À l’image de ses homologues producteurs de produits du terroir, Lucien Conquet ne cache pas sa déception d’apprendre l’annulation de la manifestation à laquelle il prend part chaque année depuis 25 ans. Et depuis 25 ans au salon, Conquet s’associe à la coopérative Jeune Montagne pour promouvoir leurs produits et faire tourner le restaurant où ils sont servis. Pour cela, ils emploient une dizaine de personnes. Des gens d’ici, mais aussi des Parisiens pour assurer le service en salle. C’est dire si le duo nord aveyronnais est attendu chaque année par une clientèle d’habitués mais pas seulement.

"Des bruits de couloir annonçant une probable annulation du salon circulaient déjà depuis plusieurs jours. Donc, quelque part, on s’y attendait", concède Lucien Conquet. "Malgré tout, c’est décevant", insiste le producteur laguiolais de viandes et autres charcuteries. D’autant plus décevant que cette nouvelle annulation fait suite à de nombreuses autres. "On encaisse les annulations. C’est vraiment une année sans, ajoute-t-il. Désormais, on navigue à vue. On ne peut plus rien prévoir à l’avance." En plus de faire du chiffre en régalant les visiteurs, l’Aveyronnais profite chaque année de sa présence porte de Versailles pour entretenir son réseau et le développer en trouvant de nouveaux débouchés à ses produits. "Les gens viennent du monde entier. La manifestation est le lieu idéal pour faire des rencontres professionnelles et dénicher de nouveaux clients", précise Lucien Conquet qui attend avec impatience un retour à la normale. "Pour nous bien sûr, mais aussi pour l’Aveyron et surtout pour tous ceux que la crise sanitaire a privé de travail et contraints à mettre la clé sous la porte."

Union Aubrac. "Sans surprise" après l’annulation d’autres concours

Yves Chassany est le président de l’Union Aubrac et d’OS Aubrac qui envoient habituellement au Salon de l’agriculture 16 à 20 animaux ainsi qu’une cinquantaine d’éleveurs et responsables raciaux. Le but est d’assurer la promotion des races, pour un budget total de près de 40 000 €.

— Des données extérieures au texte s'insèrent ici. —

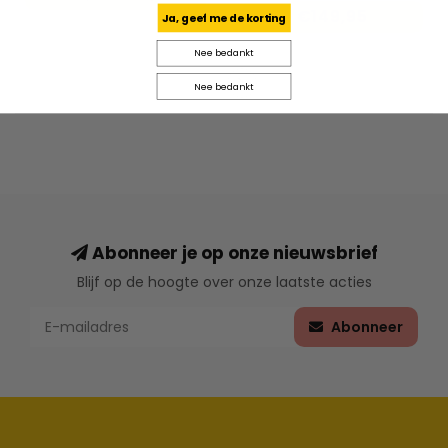
€149,95
Ja, geef me de korting
Nee bedankt
Nee bedankt
Abonneer je op onze nieuwsbrief
Blijf op de hoogte over onze laatste acties
Abonneer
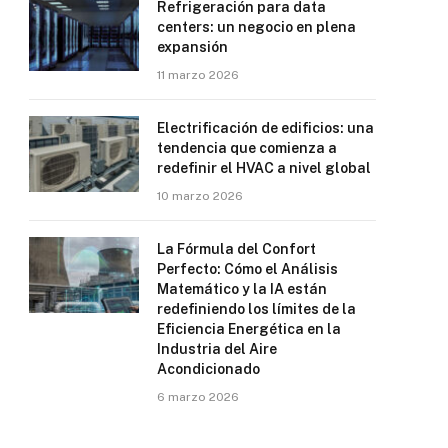
Refrigeración para data
centers: un negocio en plena
expansión
11 marzo 2026
Electrificación de edificios: una
tendencia que comienza a
redefinir el HVAC a nivel global
10 marzo 2026
La Fórmula del Confort
Perfecto: Cómo el Análisis
Matemático y la IA están
redefiniendo los límites de la
Eficiencia Energética en la
Industria del Aire
Acondicionado
6 marzo 2026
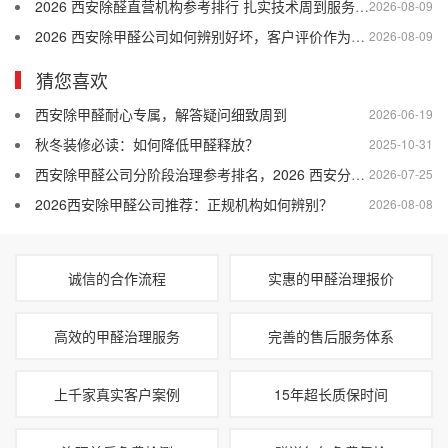
2026 西安除醛直营机构参考排行 扎实技术周到服务靠谱售后
2026-08-09
2026 西安除甲醛公司如何辨别好坏，客户评价作为参考依据
2026-08-09
猜您喜欢
西安除甲醛耐心专属，解答疑问细致周到
2026-06-19
秋冬装修必读：如何降低甲醛释放？
2025-10-31
西安除甲醛公司分阶段治理参考排名，2026 西安分次施工口碑稳定除甲醛企业
2026-07-25
2026西安除甲醛公司推荐：正规机构如何辨别？
2026-08-08
诚信的合作流程
实惠的甲醛治理报价
高效的甲醛治理服务
完善的售后服务体系
上千家真实客户案例
15年超长质保时间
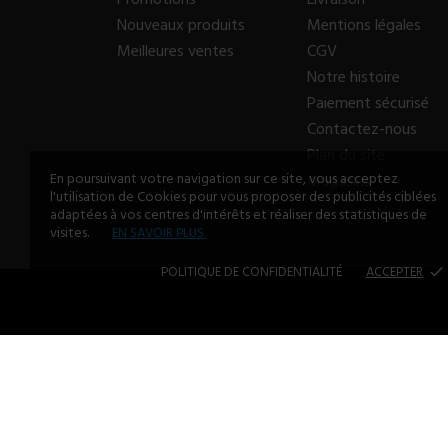
Promotions
Livraison
Nouveaux produits
Mentions légales
Meilleures ventes
CGV
Notre histoire
Paiement sécurisé
Contactez-nous
Plan du site
En poursuivant votre navigation sur ce site, vous acceptez
Magasins
l'utilisation de Cookies pour vous proposer des publicités ciblées
adaptées à vos centres d'intérêts et réaliser des statistiques de
visites.
EN SAVOIR PLUS.
POLITIQUE DE CONFIDENTIALITÉ
ACCEPTER
done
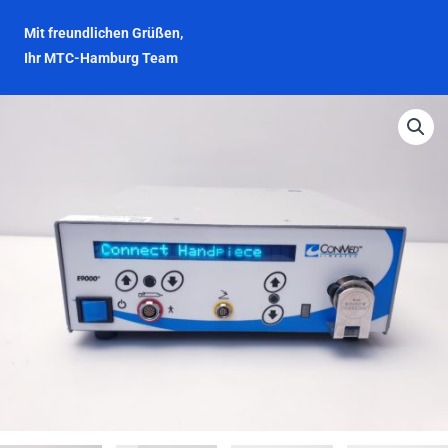
Mit freundlichen Grüßen,
Ihr MTC-Hamburg Team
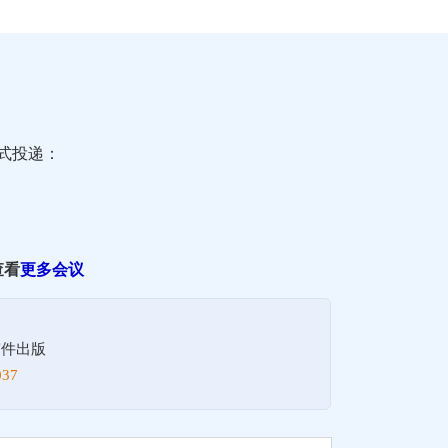
式投递：
查看
更多会议
！
稿件出版
37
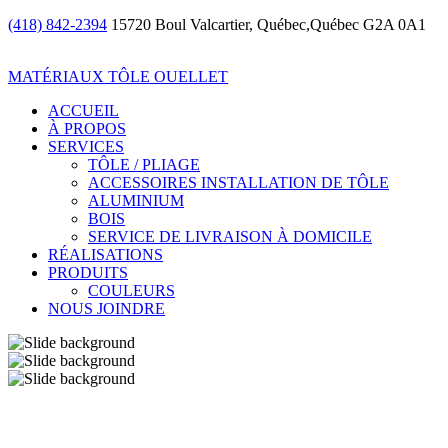
(418) 842-2394
15720 Boul Valcartier, Québec,Québec G2A 0A1
MATÉRIAUX TÔLE OUELLET
ACCUEIL
À PROPOS
SERVICES
TÔLE / PLIAGE
ACCESSOIRES INSTALLATION DE TÔLE
ALUMINIUM
BOIS
SERVICE DE LIVRAISON À DOMICILE
RÉALISATIONS
PRODUITS
COULEURS
NOUS JOINDRE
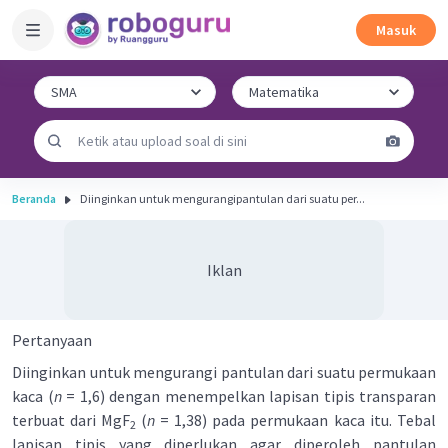
Masuk
Beranda
Diinginkan untuk mengurangipantulan dari suatu per...
Iklan
Pertanyaan
Diinginkan untuk mengurangi pantulan dari suatu permukaan
kaca (
n
= 1,6) dengan menempelkan lapisan tipis transparan
terbuat dari MgF
(
n
= 1,38) pada permukaan kaca itu. Tebal
2
lapisan tipis yang diperlukan agar diperoleh pantulan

"Nous avons appris la nouvelle mardi matin, elle a été confirmée officiellement le soir. C’est sans surprise pour les éleveurs d’aubrac après l’annulation de toutes les manifestations cet automne : le concours national dans le cadre du Sommet de l’élevage de Cournon mais aussi toutes les manifestations nationales et départementales, comme les cinq concours cantonaux…", explique le président Yves Chassany.

L’automne, pour les éleveurs, est habituellement une période "très chargée", et même, donc, s’il n’est pas étonné, Yves Chassany ne nie pas une part de "déception".

"Il y a aussi une prise de conscience. Dans ce contexte, nous n’aurions pas eu de retour sur investissement. De toute façon les éleveurs n’ont pas le cœur à l’ouvrage cette année, l’ambiance est dégradée", analyse le président de l’Union Aubrac, qui pense par ailleurs que "pour la promotion de la race et du territoire, cela va manquer, indéniablement, même si l’impact économique est difficilement quantifiable".

Des concours maintenus

Comme ils l’expliquaient hier, les organisateurs ont "décidé le maintien des concours des produits et des vins dans des conditions qui seront précisées prochainement. Les concours animaux sont quant à eux reportés en 2022. Reste à expertiser la faisabilité des concours jeunes et pratiques agroécologiques".

Très attendus des agriculteurs et souvent lourds de retombées économiques, les concours de produits et de vins permettent chaque année de mettre en lumière les meilleurs produits dans leurs domaines.

L’Aveyron s’y est souvent distingué, avec notamment une médaille d’or pour le laguiole de Jeune Montagne ou pour le bleu des causses pour un total de 26 médailles lors de la précédente édition.